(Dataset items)
- - -

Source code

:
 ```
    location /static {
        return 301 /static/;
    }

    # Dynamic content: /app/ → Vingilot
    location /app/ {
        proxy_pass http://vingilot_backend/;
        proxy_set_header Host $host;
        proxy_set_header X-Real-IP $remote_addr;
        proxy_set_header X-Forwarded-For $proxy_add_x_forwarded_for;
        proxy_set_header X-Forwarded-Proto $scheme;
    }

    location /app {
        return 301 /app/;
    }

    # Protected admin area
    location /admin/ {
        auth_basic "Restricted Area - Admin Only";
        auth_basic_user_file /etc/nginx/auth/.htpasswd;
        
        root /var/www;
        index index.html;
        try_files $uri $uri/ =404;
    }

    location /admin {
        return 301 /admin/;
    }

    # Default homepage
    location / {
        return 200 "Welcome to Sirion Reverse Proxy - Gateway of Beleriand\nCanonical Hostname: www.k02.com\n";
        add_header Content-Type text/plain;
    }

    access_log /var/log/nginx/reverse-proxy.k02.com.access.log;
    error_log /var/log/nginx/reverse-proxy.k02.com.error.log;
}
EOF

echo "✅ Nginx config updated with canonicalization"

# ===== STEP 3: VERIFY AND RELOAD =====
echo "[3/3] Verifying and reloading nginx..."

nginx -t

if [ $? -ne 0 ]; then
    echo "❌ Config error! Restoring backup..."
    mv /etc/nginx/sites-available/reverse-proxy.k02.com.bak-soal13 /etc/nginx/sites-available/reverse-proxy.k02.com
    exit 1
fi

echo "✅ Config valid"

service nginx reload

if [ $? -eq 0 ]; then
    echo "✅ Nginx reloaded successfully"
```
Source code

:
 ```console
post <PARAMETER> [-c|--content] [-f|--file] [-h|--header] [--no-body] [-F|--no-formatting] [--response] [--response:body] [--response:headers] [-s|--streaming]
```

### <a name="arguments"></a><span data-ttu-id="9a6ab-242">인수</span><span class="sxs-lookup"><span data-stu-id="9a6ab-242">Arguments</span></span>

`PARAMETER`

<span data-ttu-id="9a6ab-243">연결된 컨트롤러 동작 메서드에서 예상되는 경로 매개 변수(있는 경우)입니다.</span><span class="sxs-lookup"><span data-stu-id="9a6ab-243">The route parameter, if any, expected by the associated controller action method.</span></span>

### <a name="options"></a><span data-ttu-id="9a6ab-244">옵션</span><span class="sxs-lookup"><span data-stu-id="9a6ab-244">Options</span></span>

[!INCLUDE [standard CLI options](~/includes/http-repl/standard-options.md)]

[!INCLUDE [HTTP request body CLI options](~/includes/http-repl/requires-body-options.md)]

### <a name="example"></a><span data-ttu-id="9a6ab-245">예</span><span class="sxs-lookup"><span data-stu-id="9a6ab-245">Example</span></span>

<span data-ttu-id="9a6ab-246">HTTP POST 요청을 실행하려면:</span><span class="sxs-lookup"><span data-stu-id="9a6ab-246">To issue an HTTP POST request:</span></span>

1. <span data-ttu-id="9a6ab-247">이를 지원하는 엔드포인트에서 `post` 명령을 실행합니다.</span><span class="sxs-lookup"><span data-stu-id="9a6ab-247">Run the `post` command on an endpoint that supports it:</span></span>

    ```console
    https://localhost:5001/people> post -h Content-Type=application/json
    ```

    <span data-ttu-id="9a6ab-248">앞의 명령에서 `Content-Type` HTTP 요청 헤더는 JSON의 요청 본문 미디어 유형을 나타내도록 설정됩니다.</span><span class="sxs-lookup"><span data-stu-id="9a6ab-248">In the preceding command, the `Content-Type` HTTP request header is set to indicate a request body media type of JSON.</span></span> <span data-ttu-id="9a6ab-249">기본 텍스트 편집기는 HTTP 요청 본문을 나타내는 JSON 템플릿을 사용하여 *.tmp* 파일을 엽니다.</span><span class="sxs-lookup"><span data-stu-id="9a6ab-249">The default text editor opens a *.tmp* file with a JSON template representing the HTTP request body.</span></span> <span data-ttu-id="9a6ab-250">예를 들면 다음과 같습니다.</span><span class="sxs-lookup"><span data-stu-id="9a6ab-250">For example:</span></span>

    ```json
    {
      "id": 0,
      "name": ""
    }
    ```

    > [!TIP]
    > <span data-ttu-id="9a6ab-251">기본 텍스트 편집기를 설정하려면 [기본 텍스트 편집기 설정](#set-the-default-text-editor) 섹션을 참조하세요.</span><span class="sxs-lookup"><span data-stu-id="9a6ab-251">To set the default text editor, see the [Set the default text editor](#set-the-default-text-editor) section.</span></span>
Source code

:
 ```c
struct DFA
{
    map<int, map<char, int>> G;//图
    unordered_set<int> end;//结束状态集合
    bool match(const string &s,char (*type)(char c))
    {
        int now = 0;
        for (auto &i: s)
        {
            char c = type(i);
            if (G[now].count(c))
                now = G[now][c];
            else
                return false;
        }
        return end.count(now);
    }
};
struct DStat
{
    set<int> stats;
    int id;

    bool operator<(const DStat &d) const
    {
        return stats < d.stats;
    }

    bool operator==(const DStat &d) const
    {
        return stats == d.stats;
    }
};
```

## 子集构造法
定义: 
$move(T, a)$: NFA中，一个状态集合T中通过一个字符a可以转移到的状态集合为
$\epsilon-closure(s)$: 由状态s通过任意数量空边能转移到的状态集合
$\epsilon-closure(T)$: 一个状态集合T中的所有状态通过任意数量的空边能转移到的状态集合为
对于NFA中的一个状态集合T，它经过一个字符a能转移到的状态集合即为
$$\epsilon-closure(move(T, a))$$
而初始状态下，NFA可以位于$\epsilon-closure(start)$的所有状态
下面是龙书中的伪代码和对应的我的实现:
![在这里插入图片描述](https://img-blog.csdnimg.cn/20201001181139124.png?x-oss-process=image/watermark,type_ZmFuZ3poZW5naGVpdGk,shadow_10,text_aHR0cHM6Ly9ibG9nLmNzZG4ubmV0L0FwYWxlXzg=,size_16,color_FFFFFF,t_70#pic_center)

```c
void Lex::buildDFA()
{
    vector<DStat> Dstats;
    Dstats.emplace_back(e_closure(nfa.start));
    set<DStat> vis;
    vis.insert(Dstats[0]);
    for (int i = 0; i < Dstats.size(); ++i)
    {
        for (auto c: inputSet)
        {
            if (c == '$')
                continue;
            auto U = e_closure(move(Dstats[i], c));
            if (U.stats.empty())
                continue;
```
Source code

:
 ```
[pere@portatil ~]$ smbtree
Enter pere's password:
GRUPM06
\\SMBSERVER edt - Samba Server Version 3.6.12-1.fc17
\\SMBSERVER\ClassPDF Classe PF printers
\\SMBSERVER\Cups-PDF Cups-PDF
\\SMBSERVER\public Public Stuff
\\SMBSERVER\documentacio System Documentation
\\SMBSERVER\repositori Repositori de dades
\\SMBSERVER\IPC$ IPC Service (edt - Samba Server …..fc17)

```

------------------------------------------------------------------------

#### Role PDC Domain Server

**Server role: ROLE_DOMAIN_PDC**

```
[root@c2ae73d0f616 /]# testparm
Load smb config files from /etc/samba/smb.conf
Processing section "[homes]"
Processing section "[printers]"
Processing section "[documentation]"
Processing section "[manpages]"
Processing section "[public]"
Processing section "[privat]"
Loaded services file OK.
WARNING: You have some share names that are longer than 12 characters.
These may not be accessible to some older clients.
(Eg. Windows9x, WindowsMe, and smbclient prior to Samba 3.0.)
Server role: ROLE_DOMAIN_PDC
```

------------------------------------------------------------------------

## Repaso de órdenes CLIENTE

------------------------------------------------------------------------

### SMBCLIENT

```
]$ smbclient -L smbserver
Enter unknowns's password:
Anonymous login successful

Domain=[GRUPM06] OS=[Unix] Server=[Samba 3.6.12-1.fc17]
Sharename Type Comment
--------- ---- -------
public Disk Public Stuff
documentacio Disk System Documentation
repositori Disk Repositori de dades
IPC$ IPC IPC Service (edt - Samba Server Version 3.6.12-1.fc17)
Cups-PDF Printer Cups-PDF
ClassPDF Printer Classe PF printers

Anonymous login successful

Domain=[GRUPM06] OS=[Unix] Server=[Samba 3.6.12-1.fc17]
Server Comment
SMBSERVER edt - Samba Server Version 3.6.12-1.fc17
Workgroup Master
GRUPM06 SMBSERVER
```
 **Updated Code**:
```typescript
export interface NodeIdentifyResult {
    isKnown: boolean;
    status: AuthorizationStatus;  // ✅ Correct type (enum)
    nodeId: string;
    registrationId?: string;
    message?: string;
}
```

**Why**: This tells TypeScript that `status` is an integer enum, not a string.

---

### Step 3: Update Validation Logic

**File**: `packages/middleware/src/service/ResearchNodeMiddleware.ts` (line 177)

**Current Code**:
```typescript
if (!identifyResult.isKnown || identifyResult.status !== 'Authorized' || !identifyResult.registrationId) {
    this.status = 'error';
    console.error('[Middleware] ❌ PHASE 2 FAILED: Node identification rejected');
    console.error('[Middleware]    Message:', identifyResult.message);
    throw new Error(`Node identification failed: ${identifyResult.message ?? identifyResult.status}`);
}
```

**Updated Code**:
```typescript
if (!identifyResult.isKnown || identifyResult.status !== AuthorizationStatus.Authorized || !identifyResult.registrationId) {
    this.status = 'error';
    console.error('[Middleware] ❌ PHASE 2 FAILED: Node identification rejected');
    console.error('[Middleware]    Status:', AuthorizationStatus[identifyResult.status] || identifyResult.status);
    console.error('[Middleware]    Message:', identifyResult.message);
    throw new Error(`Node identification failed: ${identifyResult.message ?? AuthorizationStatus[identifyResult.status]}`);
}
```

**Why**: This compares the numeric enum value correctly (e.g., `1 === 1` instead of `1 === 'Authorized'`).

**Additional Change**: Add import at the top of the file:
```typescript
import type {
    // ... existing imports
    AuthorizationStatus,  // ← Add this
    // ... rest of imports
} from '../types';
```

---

- - -

▶ What to produce
Find how many lines of the entries contain "echo". Respond with the number only.

▶ Answer to this exercise
5